Mon Nov 13 03:39:21 2023 daemon.info Keepalived_vrrp[2778]: Printing VRRP as json for process(2778) on signal
Mon Nov 13 03:39:21 2023 daemon.info Keepalived_vrrp[2778]: Printing VRRP as json for process(2778) on signal
A part from the log flooded with "Printing VRRP as json..."; it shows:
- becoming MASTER for both the virtual IPs (named "primary" and "secondary").
- the ethernet link going down/up 3 times. That's the cable connecting r1 to r3; as r1 is rebooting, r3 looses the ethernet link.

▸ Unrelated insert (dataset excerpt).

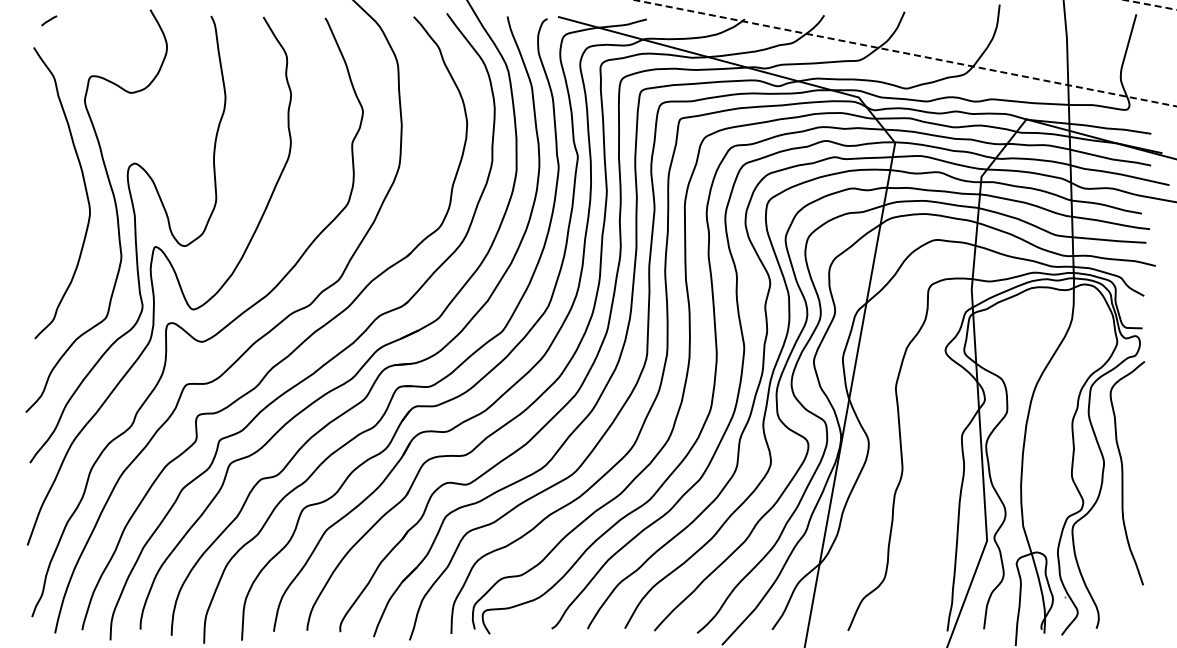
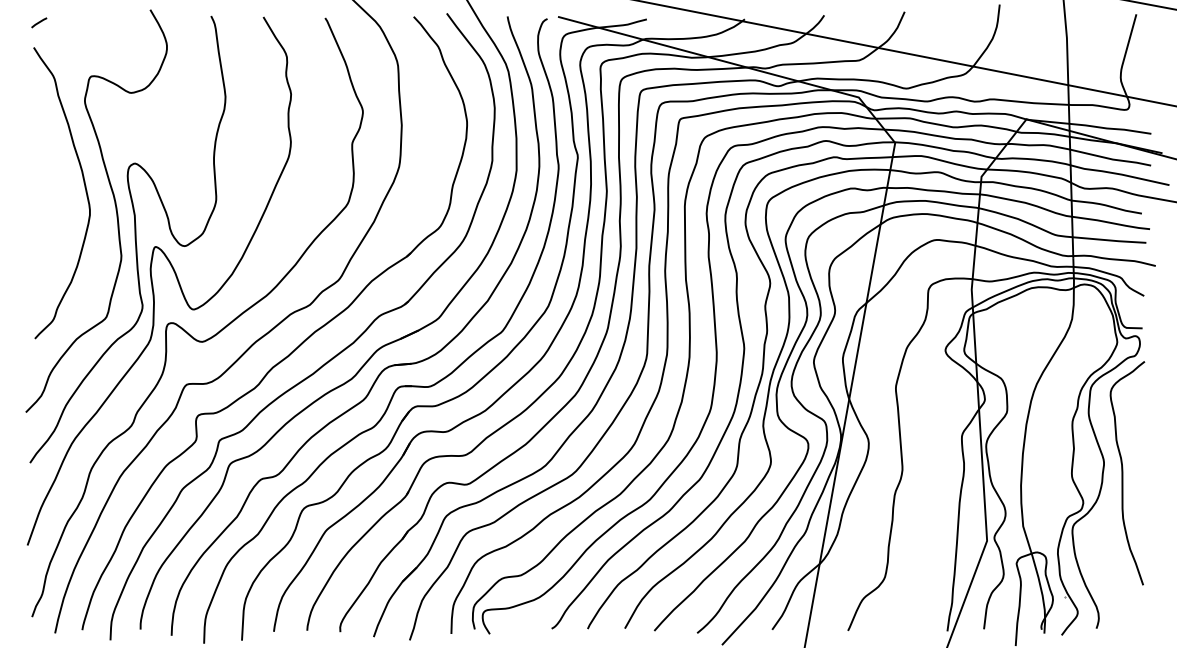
line at (49, 20) position: (49, 20) -> (39, 22)
line at (931, 58): dashed -> solid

That link is in r3's br-lan bridge; ie: the network interface being "lan" on r3, the one dnsmasq is serving dhcp on.
- r3 goes back to BACKUP state for both the virtual IPs as soon as it receives a new probe from r1 and r2.
- my ssh terminal resets the connection to dropbear (as my terminal is wired to r1 as well, so it looses link as well when I reboot r1).
So, yes, looks like the wireless interfaces on wan are innocent. It's the lan ethernet link resetting on reboot; and r1 booting makes r3's ethernet link go down/up 3 times, the same number of dnsmasq restarts. Then procd detects a faulty condition and doesn't start dnsmasq anymore.
At this point I should place a switch between the routers, as it should be. But I don't have one handy; I had to remove the one I had a few days ago... a storm cooked it and now there's AC on the ethernet cables connected to it... it's a good tesla coil rather than a switch...
My peculiar situation aside, where a switch is missing between the 2 routers; my humble advice to openwrt's devs is to raise the respawn limits for procd to 5, as @hnyman stated above. Make it default for openwrt.
I didn't check why the ethernet link goes down/up three times but I imagine being kind of normal for a device rebooting and having the ethernet interface in a bridge. So, it's a pretty common setup for consumer grade equipment (ie: many users don't have an l2 switch and an l3 router; they just have 1 device to make it all). Good to have a respawn limit but 3 sounds a bit too strict.
I'll report once more once the issue is solved. Just to confirm the things stated in this message are correct.